O especialista do Banco Central ressaltou que, embora o Drex venha com potencial de transformação, ele é uma continuação dos avanços introduzidos pelo PIX e pelo Open Finance. “Esperamos que o Drex cause um impacto semelhante ao do PIX”, disse.

Casos de uso 

A Caixa Econômica Federal, em consórcio com Elo e Microsoft, apresentou propostas de uso específicas para o Drex no contexto dos grupos de trabalho citados por Fraga. 

Segundo Efraim dos Santos, o banco propôs um caso de pagamento de benefícios sociais offline, pensando em regiões com problemas de conectividade, mas essa não foi para frente.

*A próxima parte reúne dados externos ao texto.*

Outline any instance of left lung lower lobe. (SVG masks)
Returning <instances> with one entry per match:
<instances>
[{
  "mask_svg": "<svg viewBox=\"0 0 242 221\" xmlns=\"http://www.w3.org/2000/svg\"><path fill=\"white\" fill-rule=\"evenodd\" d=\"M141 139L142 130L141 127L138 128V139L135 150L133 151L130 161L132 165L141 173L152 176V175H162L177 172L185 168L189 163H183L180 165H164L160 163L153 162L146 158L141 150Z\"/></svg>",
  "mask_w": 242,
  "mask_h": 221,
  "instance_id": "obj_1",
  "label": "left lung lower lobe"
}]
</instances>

Já outra proposta, voltada ao setor imobiliário, foi aceita e está sendo aprimorada. 

“No caso do pagamento de benefícios sociais, a ideia é que ele funcione mesmo em locais sem acesso constante à internet,” explicou Santos. Isso visa, segundo ele, o atendimento a áreas remotas, nas quais muitas pessoas não têm acesso à internet ainda. O Banco Central não acatou essa proposta por entender que ela é nichada, mas sugeriu que a Caixa seguisse sozinha com o projeto. 

Já o segundo caso foi aceito como piloto para o desenvolvimento do Drex, e agora ele conta com apoio do Operador Nacional do Sistema de Registro de Imóveis (ONR). Em suma, a ideia é facilitar os processos de registro de imóveis por meio da blockchain, algo que pouparia semanas de trâmites que, quem já comprou e vendeu imóveis no Brasil, sabe bem do que se trata.